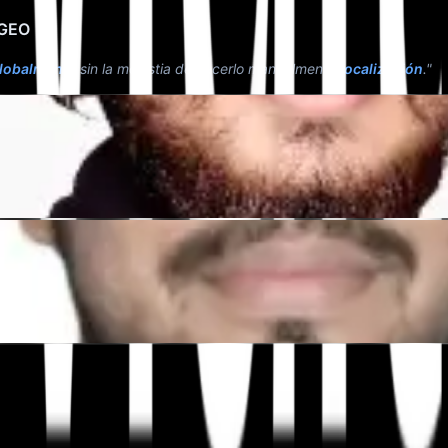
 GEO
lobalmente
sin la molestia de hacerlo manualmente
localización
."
* * * * *
→ **Request**:
Could you collect every line of the data above that contains the string "hacerlo", treating uppercase and lowercase as different?

→ **Answer below**:
sin la molestia de hacerlo manualmente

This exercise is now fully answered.